Time is right for live Olympics
Courtesy USA Today
(February 19, 2010) NBC's Olympic strategy has been predictable. And, based on longstanding norms, justifiable.

But going forward, the Olympic TV game plan needs change. At least dramatic tweaking.

The idea: Each day pick a few minutes of prime action — the kind of action that now automatically is being held for prime time — and instead air them live on TV and online.

STREAK OVER: Olympics top 'American Idol' in ratings
NBC could announce in advance the snippets of big action — presented, say, in 15-minute time blocks — it will carry live. Tell viewers the exact times. Hype it like crazy. Charge advertisers extra to sponsor these new trademark live look-ins.

They could become appointment TV. Offices could plan 15-minute breaks around them.

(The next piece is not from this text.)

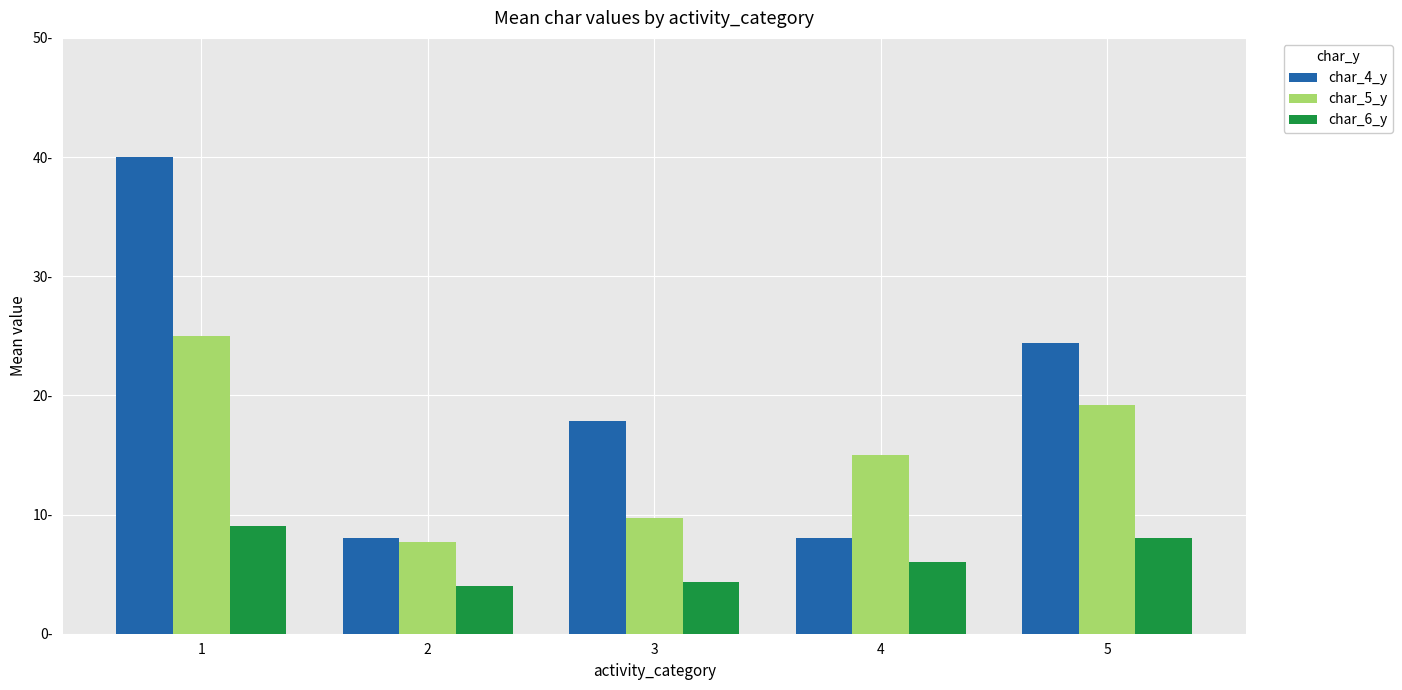

What are all the series names shown in the legend?

char_4_y, char_5_y, char_6_y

And viewers might stick around for hours of the normal coverage that follows.

That, of course, is naive according the canon of U.S. Olympic TV, which states: Prime time is when most people sit in front of their TVs, so it's where the big viewership (and ad money) is tied up and thus must get all the best action.

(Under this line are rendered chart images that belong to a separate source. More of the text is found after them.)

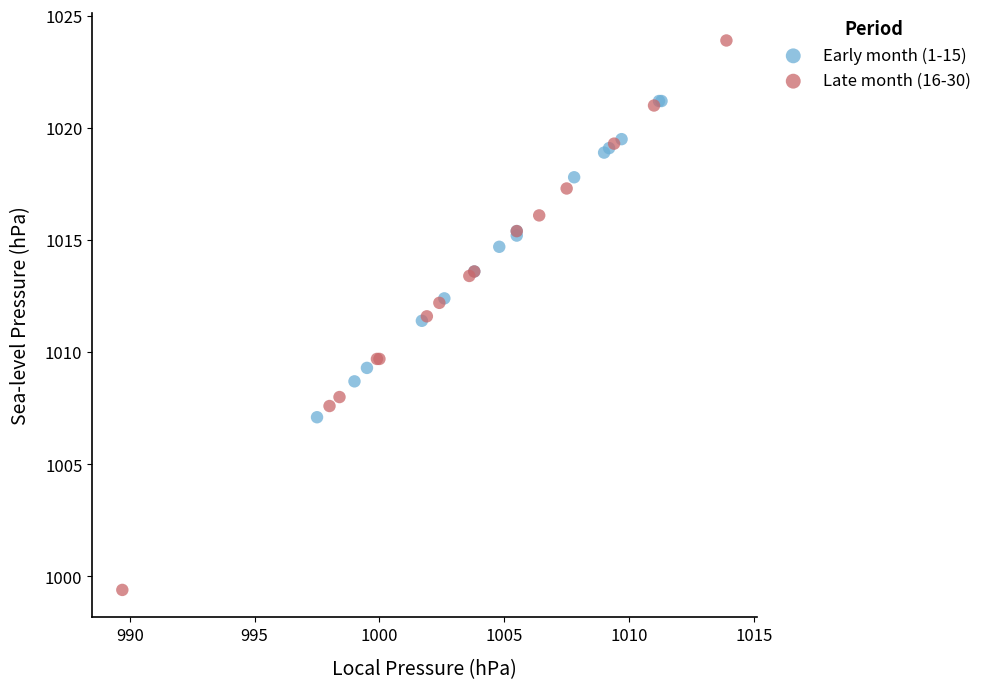

Which series has the widest spread of Y values?

Late month (16-30)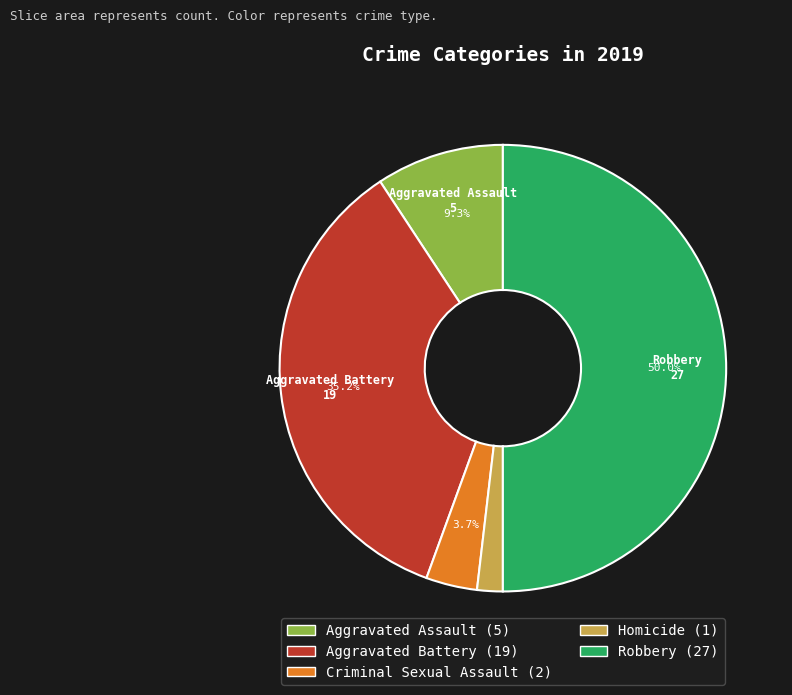

Rank the categories by value from highest to lowest.

Robbery, Aggravated Battery, Aggravated Assault, Criminal Sexual Assault, Homicide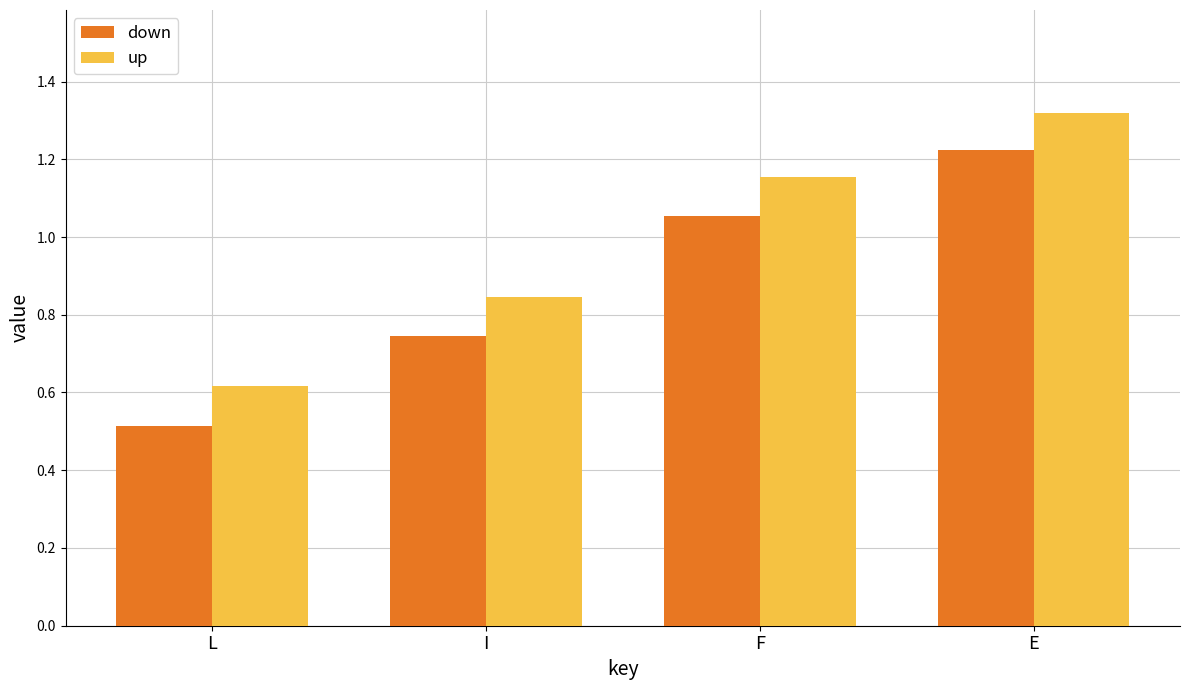

Rank the series by their average value, from highest to lowest.

up, down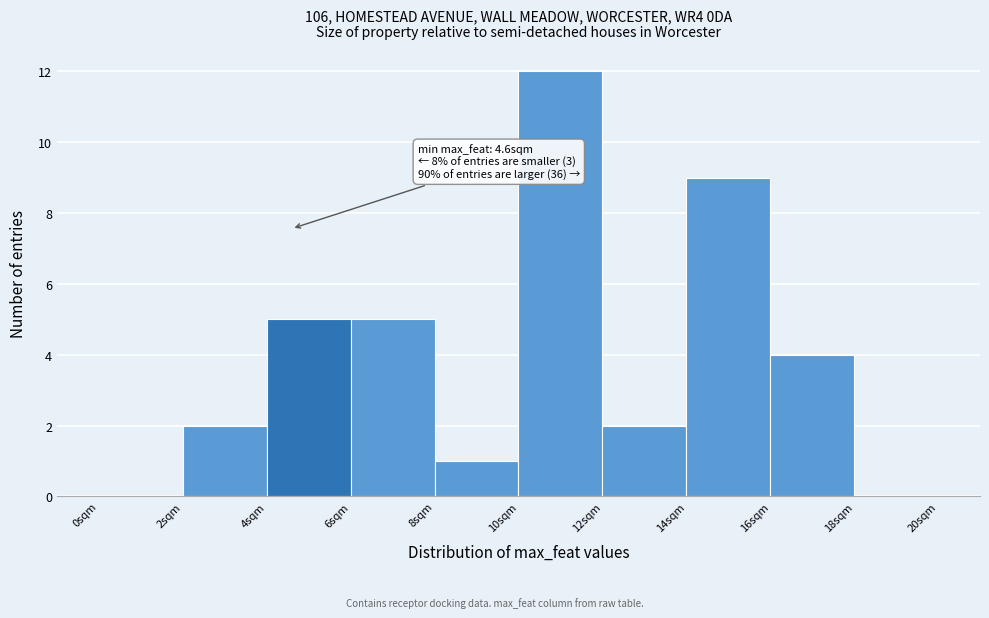

Which range on the x-axis has the tallest bar?

10 to 12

The canon, continues: Any live daytime coverage of big action — such as Lindsey Vonn's gold medal downhill run Wednesday afternoon — would diminish what NBC has really paid for, which is the right to show you Olympic action first — no matter when it happened in real life. Once NBC airs footage, it can air on a limited basis on news shows. If NBC had aired Vonn's run live, it likely would have shown up everywhere before it could air on NBC's Wednesday prime time.

But so what? Brief live daytime look-ins would create more Olympic buzz. Viewers, having been whetted by Vonn's run live, might have been more interested in NBC's prime-time coverage, where they could see the rest of the story with full event coverage, interviews and medal presentations.

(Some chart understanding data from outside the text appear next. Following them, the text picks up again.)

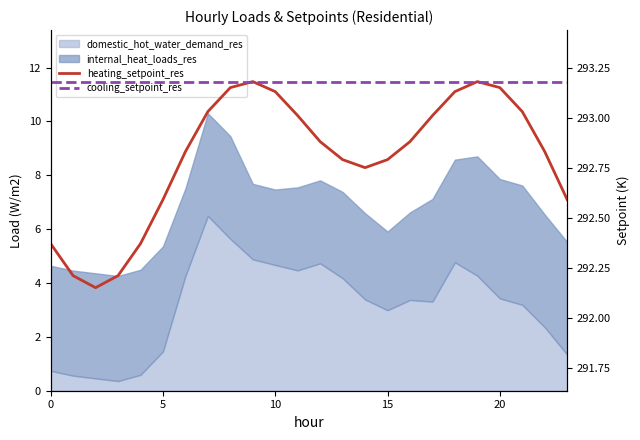

True or false: cooling_setpoint_res has more than 0 points higher than both neighbors.

False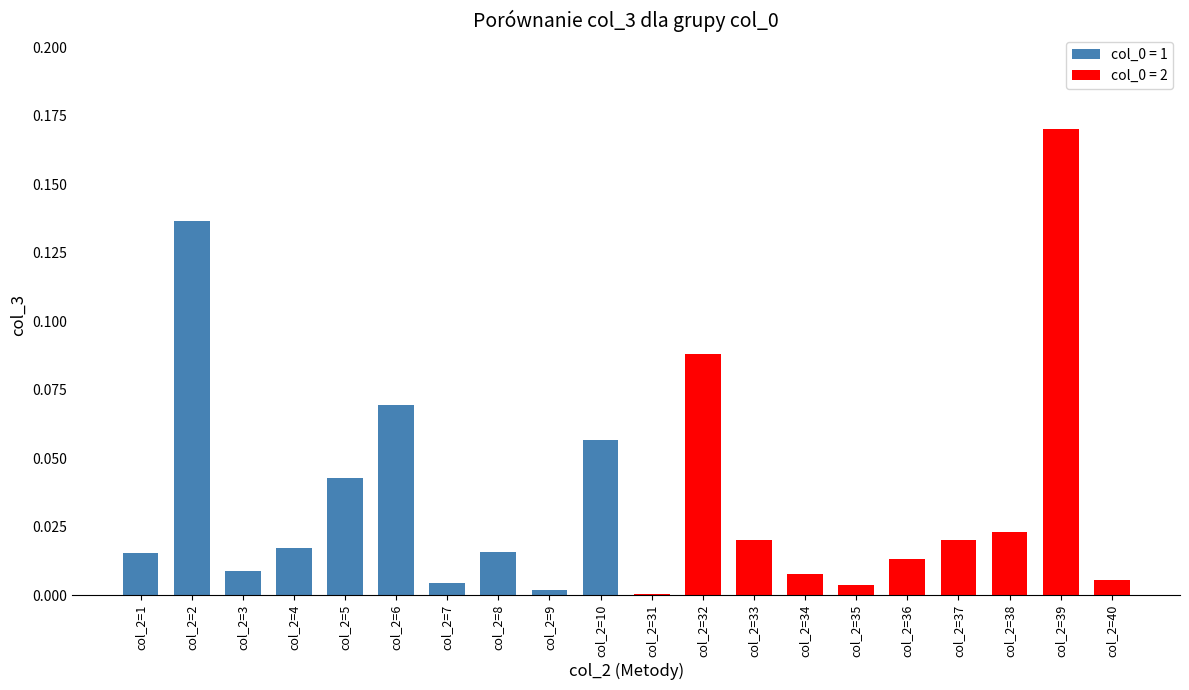

Which category has the highest value across all series?

col_2=39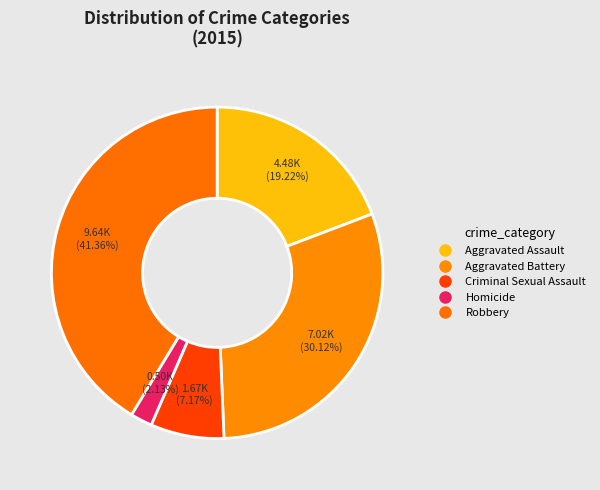

How many segments does this pie chart have?

5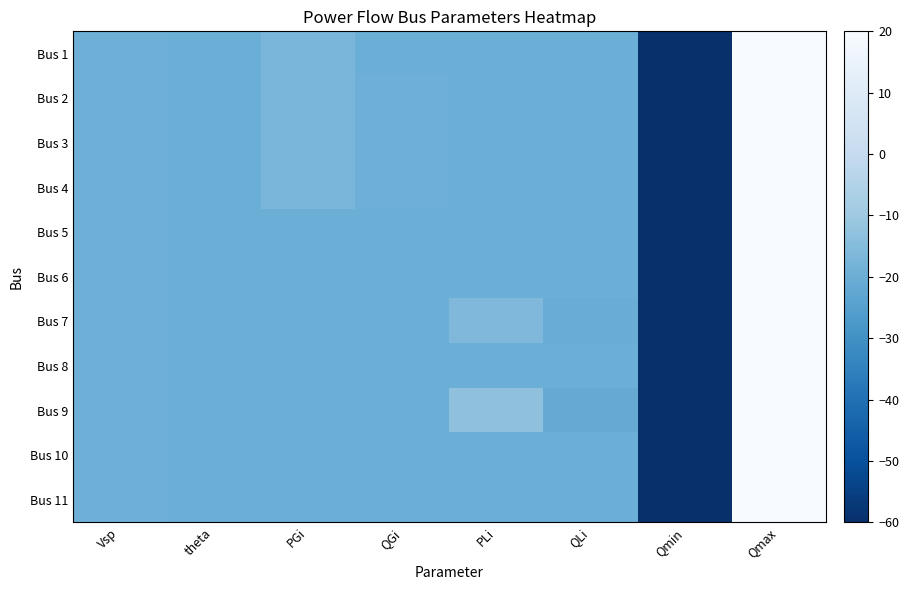

Which series has the largest range (max minus min)?

Bus 1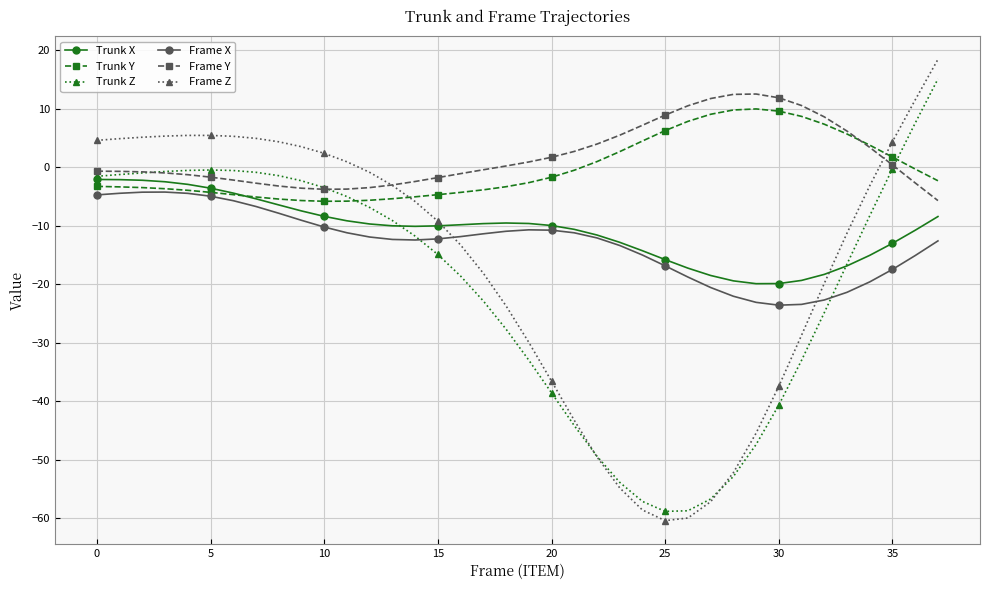

In Frame Y, how many points are higher than both neighbors (excluding endpoints)?

1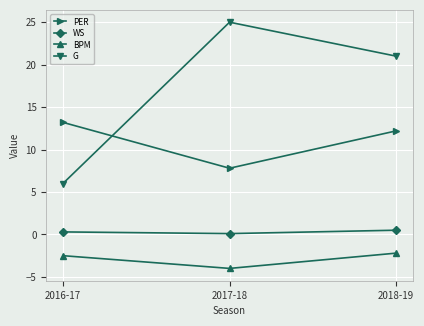

At which label does PER reach its minimum?

2017-18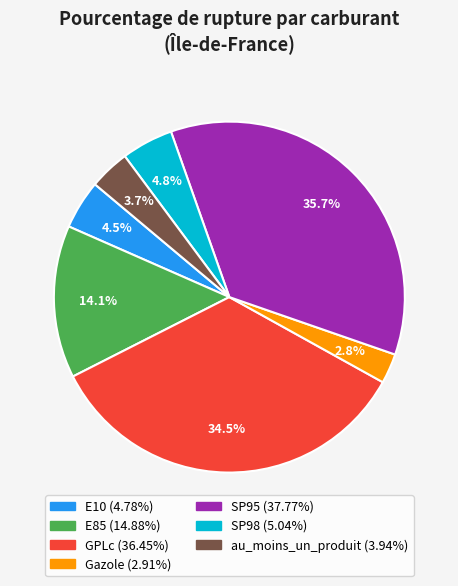

The E85 slice represents 14% of the pie. True or false?

True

Wednesday, NBC got a harmonic convergence — six U.S. medals, including golds from stars Vonn, Shaun White and Shani Davis— to become the first show ever to beat Fox's American Idol. But NBC's Vancouver prime-time average — 14.9% of U.S. households — is up 19% from its 2006 Torino Games. But it is also down 24% from its 2002 Salt Lake Winter Games and down 9% from CBS' 1998 Nagano Winter Games, which posed time-zone challenges.

With Olympic TV, it's time to bend a little in going live.